Start of Working data
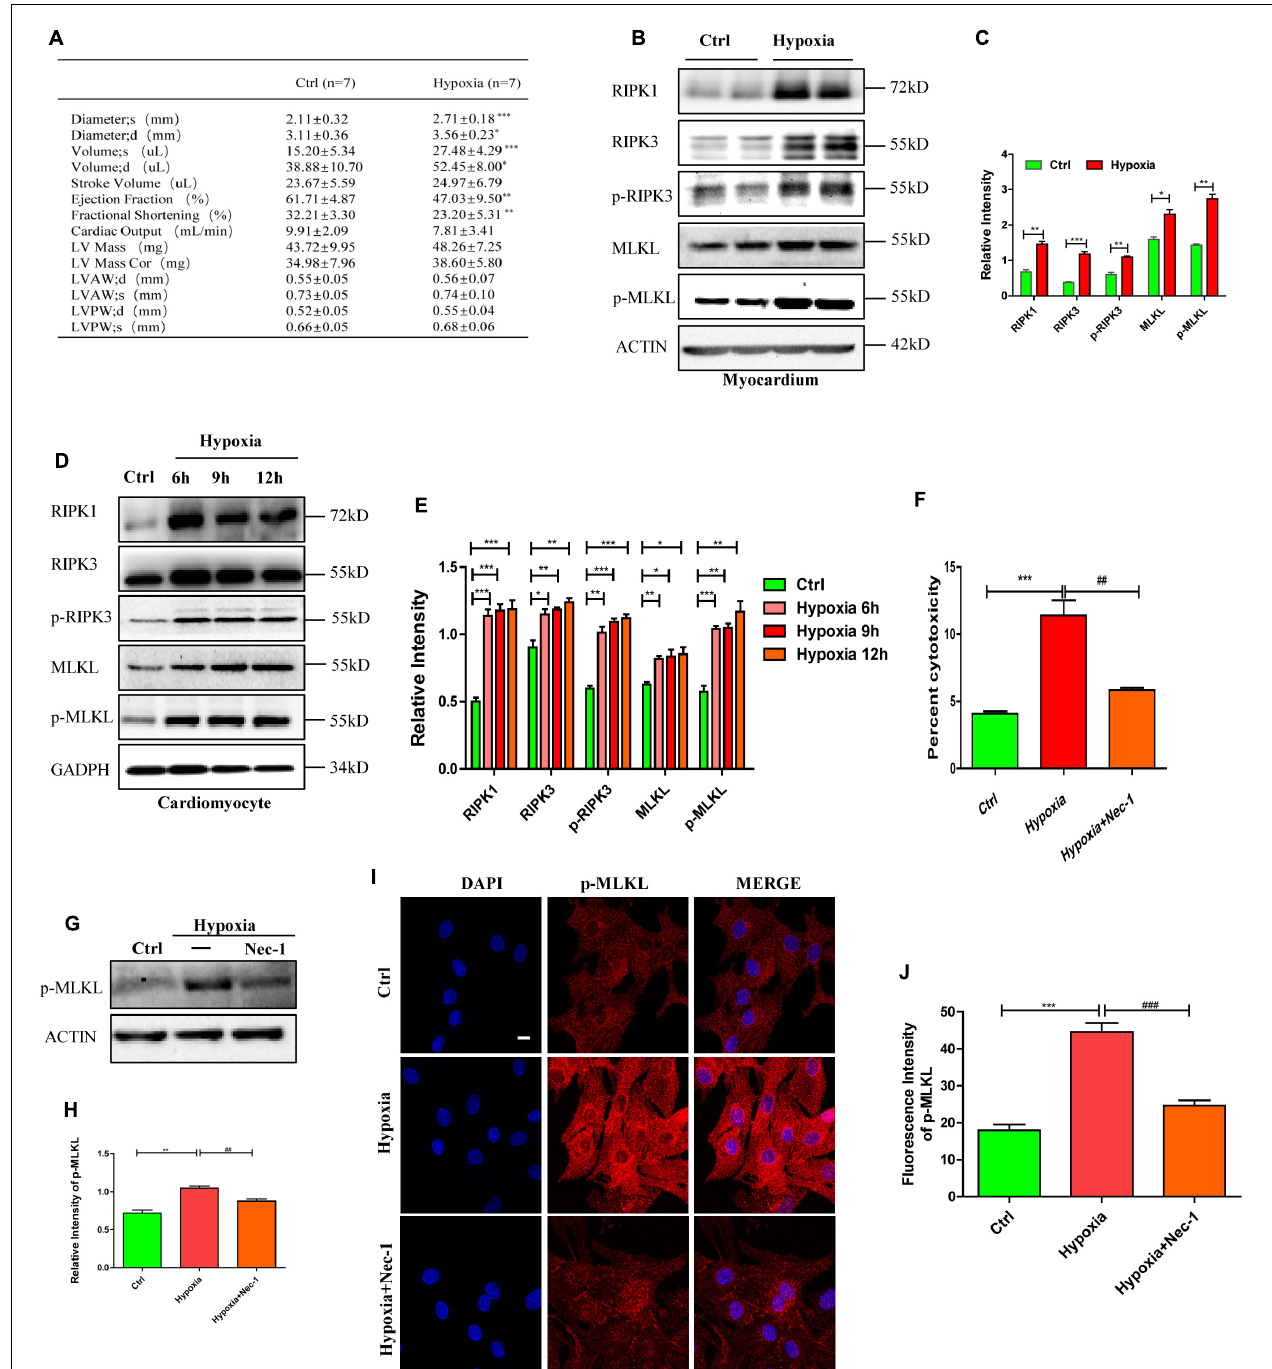
FIGURE 1 | Necroptosis mediates cardiac dysfunction caused by hypoxia. (A) Echocardiography was performed to evaluate cardiac function after hypoxia treatment. Means ± SEM, n = 7. * p < 0.05, ** p < 0.01, and *** p < 0.001 versus the control group. (B,C) Representative bands of western blotting and statistical analysis, which were performed to detect RIPK1, RIPK3, p-RIPK3, MLKL, and p-MLKL levels after hypoxia treatment in the myocardium, Means ± SEM, n = 5. * p < 0.05, ** p < 0.01, and *** p < 0.001 versus the control group. (D,E) Representative immunoblotting bands and statistical analysis of RIPK1, RIPK3, p-RIPK3, MLKL, and p-MLKL in cardiomyocytes after hypoxic treatment for different durations, n = 5. * p < 0.05, ** p < 0.01, and *** p < 0.001 versus the control group. (F) Lactate dehydrogenase (LDH) leakage analysis was performed to determine cell death. Mean ± SEM, n = 5. *** p < 0.001 versus the control group, ## p < 0.01 versus the hypoxia group. (G,H) Immunostaining and statistical analysis of p-MLKL from Ctrl, Hypoxia, and Hypoxia+Nec-1 groups. Mean ± SEM, n = 3. ** p < 0.01 versus the Ctrl group, ## p < 0.01 versus the Hypoxia group. (I,J) Representative confocal images and statistical analysis of p-MLKL after hypoxia treatment for 9 h. Scale bar, 10 µ m. n = 3, Mean ± SEM. *** p < 0.001 versus the control group, ### p < 0.001 versus the hypoxia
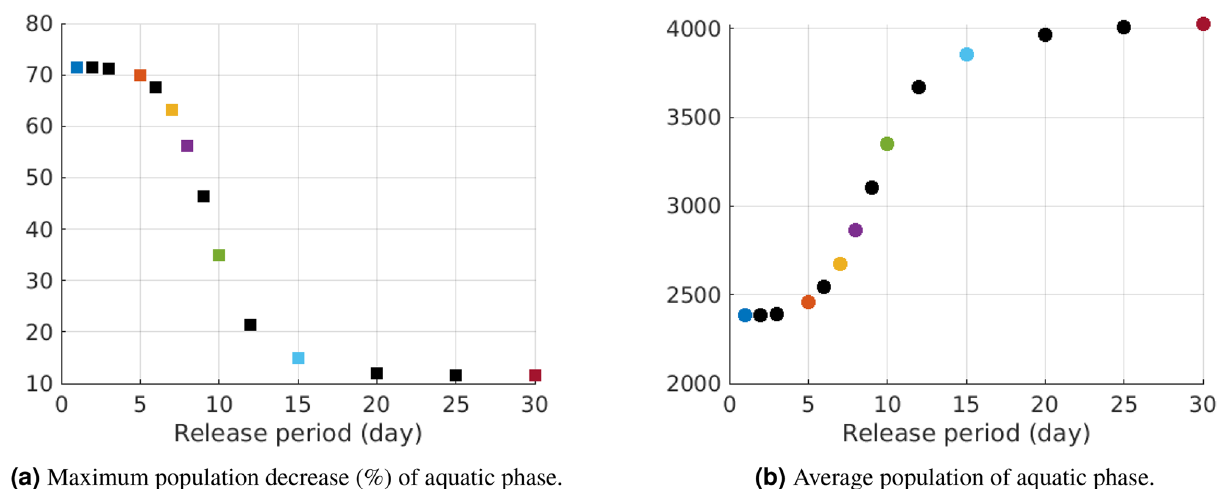
Figure 6. The impact of the frequency of GM mosquitoes release in 100 days simulations. The results plotted with the colored points correspond to the simulations presented in Fig. 5. The total amount of GM mosquitoes in 30 day period is fixed in all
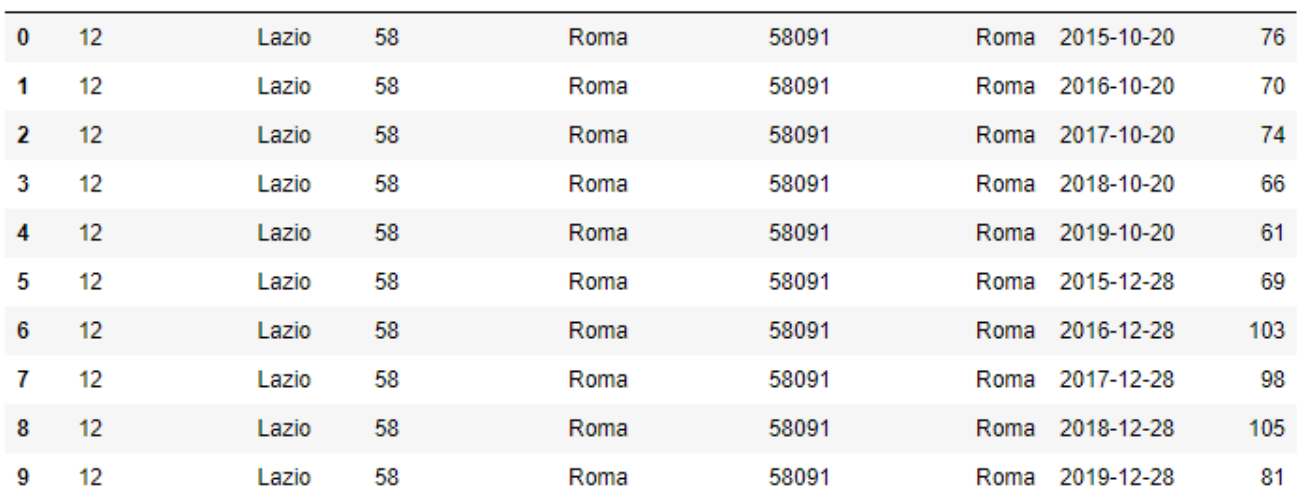
Figure 4. Extract from the ISTAT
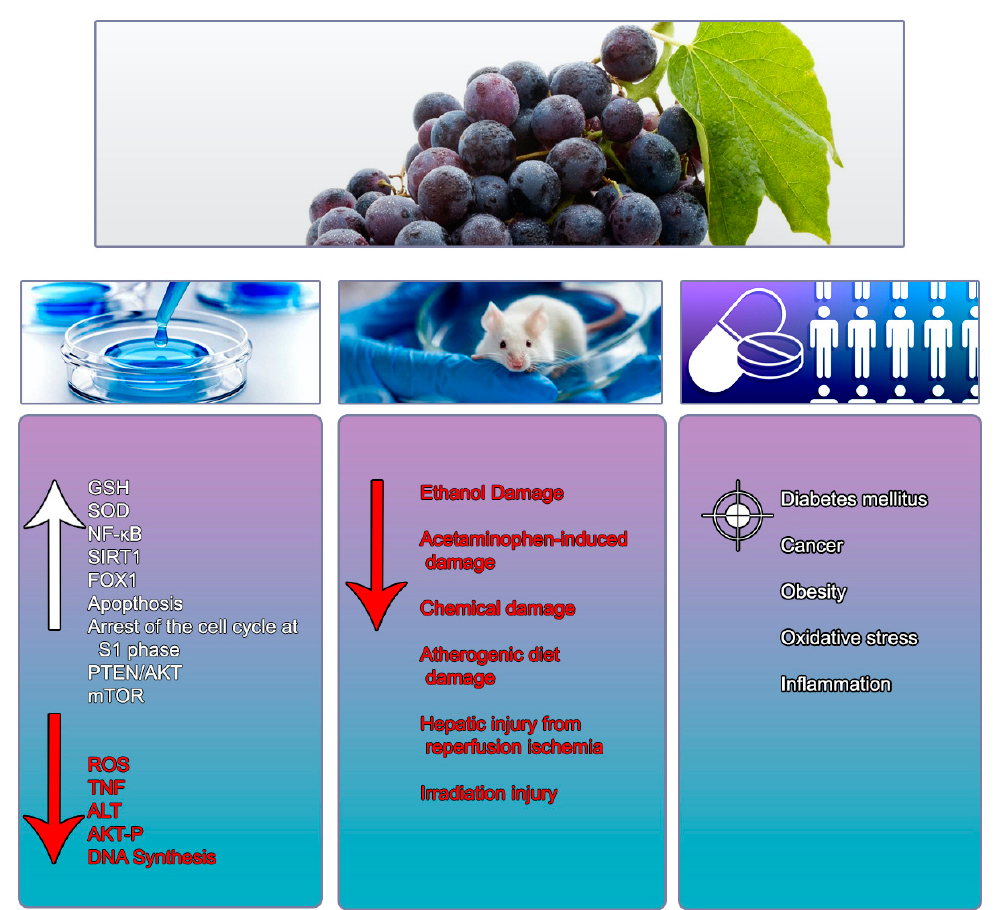
Figure 1. Summary of the main molecular mechanisms and physiological effects exerted by Resveratrol in vitro, in vivo and clinical studies. Red arrow ( ↓ ) indicates down-regulation; white arrow ( ↑ ) indicates up-regulation. GSH: glutathione; SOD: superoxide dismutase; NF- κ B: nuclear factor kappa-light-chain-enhancer of activated B cells; SIRT1: sirtuin 1; FOX1: forkhead protein O box; S1:. Synthesis Phase; PTEN/AKT: phosphatase and tensin homolog/protein kinase B; mTOR: target of rapamycin in mammals; ROS: reactive oxygen species; TNF: tumor necrosis factor; ALT: alanine aminotransferase; AKT-P: protein kinase B.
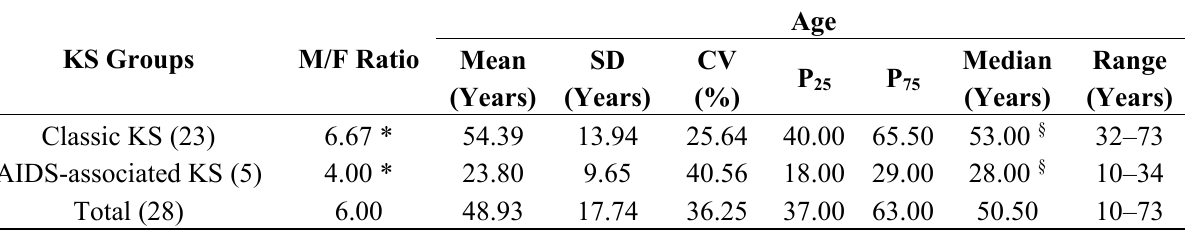
Table 1. Sex and age for KS patients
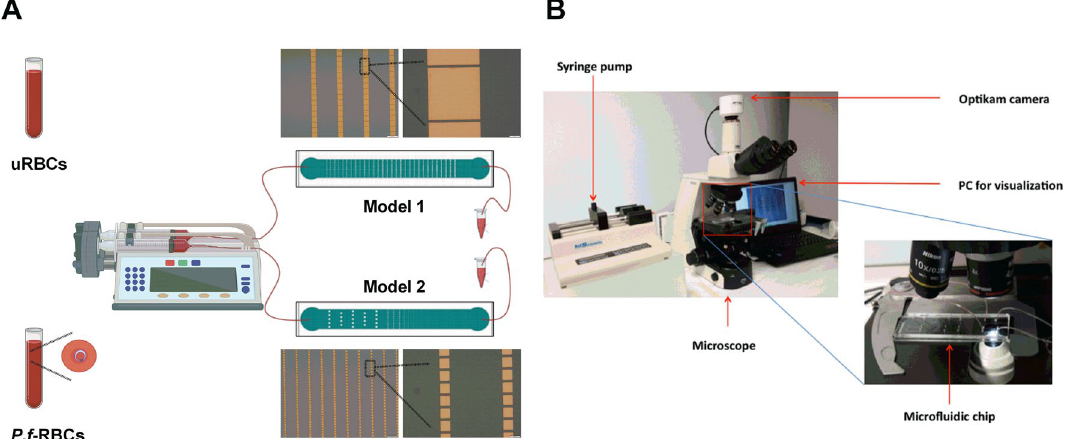
Figure 3. Pitting experimental setting. ( A ) Representation of uRBCs and P.f.- RBCs samples injection into the microfluidic devices and post-chip sample collection. ( B ) Images showing the equipment used for sample application into the devices connected to an optical microscope and the computer for visualization and recording. The drawings were created with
End of Working data
*Exercise brief:*
I need the lines from the one containing "Figure 1. Summary" through the end of the records retyped exactly, with the pictures left out.

*Answer for this exercise:*
Figure 1. Summary of the main molecular mechanisms and physiological effects exerted by Resveratrol in vitro, in vivo and clinical studies. Red arrow ( ↓ ) indicates down-regulation; white arrow ( ↑ ) indicates up-regulation. GSH: glutathione; SOD: superoxide dismutase; NF- κ B: nuclear factor kappa-light-chain-enhancer of activated B cells; SIRT1: sirtuin 1; FOX1: forkhead protein O box; S1:. Synthesis Phase; PTEN/AKT: phosphatase and tensin homolog/protein kinase B; mTOR: target of rapamycin in mammals; ROS: reactive oxygen species; TNF: tumor necrosis factor; ALT: alanine aminotransferase; AKT-P: protein kinase B.
Table 1. Sex and age for KS patients
Figure 3. Pitting experimental setting. ( A ) Representation of uRBCs and P.f.- RBCs samples injection into the microfluidic devices and post-chip sample collection. ( B ) Images showing the equipment used for sample application into the devices connected to an optical microscope and the computer for visualization and recording. The drawings were created with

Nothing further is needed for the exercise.